> _SET PROBLEM_: Please return every line in the items below that contains the word "Solanum". Case counts.

* * * * *

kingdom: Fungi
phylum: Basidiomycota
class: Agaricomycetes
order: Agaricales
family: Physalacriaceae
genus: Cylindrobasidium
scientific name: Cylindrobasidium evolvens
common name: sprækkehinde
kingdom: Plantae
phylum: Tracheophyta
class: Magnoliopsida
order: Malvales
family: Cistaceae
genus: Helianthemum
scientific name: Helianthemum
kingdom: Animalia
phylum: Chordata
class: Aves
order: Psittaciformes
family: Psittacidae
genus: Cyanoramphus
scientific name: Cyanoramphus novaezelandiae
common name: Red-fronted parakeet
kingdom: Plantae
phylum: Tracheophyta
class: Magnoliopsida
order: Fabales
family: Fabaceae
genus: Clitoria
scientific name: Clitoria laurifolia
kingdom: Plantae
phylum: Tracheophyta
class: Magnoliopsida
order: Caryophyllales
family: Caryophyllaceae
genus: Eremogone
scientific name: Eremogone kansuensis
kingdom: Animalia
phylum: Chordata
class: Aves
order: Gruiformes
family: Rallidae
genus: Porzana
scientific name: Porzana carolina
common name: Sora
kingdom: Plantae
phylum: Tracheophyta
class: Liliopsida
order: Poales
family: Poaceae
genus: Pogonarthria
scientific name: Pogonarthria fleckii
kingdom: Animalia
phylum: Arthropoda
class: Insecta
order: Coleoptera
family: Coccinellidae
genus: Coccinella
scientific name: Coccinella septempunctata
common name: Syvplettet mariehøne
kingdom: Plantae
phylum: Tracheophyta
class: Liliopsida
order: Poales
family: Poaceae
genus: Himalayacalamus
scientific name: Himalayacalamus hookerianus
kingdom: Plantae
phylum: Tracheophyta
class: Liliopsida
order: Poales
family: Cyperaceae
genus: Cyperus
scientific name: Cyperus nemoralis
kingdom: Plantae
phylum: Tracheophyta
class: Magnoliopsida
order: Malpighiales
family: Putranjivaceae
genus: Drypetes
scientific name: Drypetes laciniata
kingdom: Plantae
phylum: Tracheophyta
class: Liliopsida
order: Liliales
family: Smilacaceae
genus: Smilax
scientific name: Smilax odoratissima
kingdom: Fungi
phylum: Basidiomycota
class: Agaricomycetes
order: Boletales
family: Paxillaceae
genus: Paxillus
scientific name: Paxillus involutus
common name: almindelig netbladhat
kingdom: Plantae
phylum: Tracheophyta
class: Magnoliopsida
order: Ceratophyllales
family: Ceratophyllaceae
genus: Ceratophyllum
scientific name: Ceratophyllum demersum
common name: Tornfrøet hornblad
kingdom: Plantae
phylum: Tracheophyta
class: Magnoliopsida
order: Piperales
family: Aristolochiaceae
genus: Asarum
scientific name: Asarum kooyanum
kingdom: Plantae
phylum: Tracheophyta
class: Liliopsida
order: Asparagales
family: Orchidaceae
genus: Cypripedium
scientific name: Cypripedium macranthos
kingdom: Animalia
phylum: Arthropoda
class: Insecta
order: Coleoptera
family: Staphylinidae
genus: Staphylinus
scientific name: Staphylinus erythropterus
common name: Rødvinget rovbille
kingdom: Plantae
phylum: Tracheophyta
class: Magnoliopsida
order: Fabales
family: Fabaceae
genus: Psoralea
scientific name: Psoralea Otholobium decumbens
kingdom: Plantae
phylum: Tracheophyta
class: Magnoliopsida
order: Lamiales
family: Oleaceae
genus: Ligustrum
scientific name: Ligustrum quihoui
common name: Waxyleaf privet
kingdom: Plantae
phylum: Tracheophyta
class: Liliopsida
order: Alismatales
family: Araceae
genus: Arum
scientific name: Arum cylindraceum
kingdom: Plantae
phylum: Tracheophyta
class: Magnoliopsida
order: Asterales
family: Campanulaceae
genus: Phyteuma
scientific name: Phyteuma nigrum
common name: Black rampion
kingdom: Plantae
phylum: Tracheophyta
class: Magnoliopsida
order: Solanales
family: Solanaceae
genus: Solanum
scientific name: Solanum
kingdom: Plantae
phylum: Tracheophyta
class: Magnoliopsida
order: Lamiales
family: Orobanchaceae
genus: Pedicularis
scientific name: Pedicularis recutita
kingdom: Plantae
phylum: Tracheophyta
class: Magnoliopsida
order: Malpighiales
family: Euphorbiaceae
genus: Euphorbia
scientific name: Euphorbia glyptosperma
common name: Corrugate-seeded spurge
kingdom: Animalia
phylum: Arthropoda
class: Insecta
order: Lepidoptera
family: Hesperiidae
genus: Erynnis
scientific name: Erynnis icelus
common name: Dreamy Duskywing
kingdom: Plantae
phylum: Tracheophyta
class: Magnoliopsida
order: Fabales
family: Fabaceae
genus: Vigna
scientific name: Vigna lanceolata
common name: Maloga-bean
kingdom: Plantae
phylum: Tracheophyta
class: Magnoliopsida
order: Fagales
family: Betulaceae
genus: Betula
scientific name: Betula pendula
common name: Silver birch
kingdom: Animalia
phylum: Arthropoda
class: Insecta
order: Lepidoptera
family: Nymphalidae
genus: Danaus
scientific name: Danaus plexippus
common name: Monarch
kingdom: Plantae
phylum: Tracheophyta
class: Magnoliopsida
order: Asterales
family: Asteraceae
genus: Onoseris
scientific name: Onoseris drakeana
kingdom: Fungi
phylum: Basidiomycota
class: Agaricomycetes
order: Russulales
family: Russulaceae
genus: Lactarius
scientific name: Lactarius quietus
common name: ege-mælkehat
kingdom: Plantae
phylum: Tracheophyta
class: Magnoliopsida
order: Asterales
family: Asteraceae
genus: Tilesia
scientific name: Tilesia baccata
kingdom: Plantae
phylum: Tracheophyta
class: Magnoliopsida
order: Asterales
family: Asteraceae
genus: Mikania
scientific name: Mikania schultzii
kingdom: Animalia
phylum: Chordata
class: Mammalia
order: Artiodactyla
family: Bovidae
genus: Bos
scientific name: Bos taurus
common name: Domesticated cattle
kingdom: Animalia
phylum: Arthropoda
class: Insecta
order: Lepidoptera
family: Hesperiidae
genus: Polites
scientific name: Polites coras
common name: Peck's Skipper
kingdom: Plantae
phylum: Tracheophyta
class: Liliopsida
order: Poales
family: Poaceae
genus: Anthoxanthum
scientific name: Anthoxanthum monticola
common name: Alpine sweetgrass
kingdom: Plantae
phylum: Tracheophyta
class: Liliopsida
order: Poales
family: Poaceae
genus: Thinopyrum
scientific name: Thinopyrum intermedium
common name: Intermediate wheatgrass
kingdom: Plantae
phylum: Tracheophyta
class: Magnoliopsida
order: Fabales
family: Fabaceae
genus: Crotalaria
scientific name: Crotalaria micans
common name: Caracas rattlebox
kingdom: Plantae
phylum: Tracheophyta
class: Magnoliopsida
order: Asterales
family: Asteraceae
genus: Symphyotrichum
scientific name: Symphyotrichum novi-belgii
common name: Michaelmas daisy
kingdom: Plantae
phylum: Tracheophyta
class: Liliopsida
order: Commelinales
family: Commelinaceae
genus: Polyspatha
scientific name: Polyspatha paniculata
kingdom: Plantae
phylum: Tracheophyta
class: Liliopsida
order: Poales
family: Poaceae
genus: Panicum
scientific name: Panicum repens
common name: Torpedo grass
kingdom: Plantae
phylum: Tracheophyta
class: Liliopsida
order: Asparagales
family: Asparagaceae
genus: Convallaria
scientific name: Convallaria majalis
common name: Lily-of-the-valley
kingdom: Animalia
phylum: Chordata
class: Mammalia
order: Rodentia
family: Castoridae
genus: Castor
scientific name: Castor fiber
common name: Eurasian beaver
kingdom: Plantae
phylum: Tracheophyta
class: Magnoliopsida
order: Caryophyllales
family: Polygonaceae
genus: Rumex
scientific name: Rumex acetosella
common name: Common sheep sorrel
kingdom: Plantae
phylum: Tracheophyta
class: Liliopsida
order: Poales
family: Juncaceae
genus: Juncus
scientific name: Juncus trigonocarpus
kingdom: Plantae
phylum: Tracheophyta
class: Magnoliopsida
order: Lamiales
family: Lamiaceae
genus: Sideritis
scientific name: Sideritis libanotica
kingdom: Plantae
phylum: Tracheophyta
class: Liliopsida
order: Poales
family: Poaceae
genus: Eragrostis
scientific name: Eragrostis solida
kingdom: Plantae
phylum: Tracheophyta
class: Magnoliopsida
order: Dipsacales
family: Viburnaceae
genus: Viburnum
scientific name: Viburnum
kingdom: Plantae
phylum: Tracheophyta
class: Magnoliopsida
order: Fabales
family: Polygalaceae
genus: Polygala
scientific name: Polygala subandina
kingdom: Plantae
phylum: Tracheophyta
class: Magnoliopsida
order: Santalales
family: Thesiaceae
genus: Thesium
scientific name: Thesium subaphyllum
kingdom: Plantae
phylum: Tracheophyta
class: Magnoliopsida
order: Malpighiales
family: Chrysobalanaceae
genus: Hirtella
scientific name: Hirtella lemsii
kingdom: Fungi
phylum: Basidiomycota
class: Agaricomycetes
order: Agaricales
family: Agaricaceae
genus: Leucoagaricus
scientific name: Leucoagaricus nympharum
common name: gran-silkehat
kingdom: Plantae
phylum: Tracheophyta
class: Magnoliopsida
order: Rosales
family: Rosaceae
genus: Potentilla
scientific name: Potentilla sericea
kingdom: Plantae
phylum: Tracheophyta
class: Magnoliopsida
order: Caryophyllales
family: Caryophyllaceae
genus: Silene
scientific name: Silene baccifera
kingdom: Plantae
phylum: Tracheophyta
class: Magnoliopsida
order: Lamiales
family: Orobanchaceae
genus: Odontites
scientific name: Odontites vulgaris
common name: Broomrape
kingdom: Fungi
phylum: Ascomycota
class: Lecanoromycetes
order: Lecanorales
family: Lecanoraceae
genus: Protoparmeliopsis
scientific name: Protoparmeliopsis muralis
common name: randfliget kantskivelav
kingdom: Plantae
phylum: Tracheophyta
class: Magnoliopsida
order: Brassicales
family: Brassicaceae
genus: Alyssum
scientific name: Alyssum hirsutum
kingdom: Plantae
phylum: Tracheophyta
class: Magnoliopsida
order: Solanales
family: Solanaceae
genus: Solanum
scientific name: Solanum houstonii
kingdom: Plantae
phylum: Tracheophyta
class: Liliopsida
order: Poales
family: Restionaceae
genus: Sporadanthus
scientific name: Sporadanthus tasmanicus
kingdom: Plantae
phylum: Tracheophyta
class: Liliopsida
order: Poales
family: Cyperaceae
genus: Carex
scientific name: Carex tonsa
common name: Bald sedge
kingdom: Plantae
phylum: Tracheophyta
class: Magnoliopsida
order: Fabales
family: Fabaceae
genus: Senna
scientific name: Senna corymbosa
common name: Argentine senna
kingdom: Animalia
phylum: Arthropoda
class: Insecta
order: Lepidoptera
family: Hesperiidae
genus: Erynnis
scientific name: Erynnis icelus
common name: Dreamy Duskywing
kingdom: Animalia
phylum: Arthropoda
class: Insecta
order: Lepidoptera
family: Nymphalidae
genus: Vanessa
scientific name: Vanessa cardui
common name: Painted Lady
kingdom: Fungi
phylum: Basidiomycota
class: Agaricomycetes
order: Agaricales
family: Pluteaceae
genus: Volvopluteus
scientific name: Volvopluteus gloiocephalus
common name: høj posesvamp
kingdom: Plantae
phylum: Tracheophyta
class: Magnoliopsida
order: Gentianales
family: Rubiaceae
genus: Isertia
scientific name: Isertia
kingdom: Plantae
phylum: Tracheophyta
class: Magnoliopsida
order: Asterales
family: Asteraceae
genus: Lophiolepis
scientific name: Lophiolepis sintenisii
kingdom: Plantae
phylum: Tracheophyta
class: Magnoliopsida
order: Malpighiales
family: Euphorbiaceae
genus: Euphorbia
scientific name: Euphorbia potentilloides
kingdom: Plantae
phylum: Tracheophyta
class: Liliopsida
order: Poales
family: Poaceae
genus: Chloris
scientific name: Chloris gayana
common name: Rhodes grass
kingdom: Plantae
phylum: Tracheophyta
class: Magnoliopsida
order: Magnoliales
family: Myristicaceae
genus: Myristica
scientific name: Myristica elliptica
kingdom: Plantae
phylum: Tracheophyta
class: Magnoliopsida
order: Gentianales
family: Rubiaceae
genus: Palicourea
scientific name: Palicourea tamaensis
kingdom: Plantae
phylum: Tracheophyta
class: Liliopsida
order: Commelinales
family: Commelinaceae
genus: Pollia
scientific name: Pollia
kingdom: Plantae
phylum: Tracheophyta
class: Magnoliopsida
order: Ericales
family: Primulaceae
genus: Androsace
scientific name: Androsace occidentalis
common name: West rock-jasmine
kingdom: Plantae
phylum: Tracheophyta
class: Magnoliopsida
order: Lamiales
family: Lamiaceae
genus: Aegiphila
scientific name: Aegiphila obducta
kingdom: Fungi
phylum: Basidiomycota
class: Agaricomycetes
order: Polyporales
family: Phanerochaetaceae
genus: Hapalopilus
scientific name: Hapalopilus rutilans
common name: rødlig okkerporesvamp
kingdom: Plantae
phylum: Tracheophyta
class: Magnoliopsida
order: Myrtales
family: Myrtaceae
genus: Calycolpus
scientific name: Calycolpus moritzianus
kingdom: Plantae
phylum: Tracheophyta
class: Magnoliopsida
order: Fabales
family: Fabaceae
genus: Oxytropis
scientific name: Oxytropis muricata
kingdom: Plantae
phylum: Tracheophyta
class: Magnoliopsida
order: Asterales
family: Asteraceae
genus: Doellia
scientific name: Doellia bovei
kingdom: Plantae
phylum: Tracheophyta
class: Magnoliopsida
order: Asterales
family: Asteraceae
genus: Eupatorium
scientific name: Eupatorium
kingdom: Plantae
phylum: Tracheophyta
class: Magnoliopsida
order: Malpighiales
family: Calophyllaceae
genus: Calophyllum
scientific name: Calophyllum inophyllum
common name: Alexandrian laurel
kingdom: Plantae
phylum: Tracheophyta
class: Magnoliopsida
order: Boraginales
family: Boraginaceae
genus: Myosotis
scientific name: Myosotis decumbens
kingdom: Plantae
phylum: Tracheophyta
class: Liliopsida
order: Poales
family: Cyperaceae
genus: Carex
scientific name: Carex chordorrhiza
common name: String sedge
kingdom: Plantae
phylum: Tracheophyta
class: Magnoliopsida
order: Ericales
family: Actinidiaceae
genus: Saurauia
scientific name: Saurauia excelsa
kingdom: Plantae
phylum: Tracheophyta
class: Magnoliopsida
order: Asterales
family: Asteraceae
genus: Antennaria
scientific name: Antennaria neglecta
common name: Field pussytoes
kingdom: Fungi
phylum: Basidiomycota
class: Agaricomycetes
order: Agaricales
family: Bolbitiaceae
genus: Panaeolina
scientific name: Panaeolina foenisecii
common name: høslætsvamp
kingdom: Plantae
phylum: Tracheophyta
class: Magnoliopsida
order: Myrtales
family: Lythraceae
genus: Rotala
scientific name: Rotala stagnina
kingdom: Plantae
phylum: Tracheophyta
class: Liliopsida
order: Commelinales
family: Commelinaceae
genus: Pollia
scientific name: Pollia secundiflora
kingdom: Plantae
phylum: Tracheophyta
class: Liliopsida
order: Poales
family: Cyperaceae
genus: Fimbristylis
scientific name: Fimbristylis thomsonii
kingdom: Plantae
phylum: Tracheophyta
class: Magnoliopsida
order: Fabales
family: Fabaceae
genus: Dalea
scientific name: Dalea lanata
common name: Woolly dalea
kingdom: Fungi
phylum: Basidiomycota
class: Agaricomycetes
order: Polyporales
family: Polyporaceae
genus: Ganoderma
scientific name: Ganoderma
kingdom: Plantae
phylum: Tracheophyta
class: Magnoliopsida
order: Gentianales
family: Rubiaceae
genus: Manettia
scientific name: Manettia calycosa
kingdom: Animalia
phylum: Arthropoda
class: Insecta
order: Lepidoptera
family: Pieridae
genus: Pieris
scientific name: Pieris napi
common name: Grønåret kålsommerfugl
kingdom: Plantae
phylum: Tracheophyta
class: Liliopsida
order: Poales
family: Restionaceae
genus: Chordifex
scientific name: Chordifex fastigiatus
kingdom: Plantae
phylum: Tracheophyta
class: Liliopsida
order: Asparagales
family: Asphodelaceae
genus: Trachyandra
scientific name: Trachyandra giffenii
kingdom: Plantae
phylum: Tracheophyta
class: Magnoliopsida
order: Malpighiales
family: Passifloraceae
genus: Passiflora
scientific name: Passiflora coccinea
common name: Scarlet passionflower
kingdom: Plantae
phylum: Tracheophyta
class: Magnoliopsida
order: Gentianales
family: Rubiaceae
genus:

* * * * *

> _EXERCISE RESULT_:
genus: Solanum
scientific name: Solanum
genus: Solanum
scientific name: Solanum houstonii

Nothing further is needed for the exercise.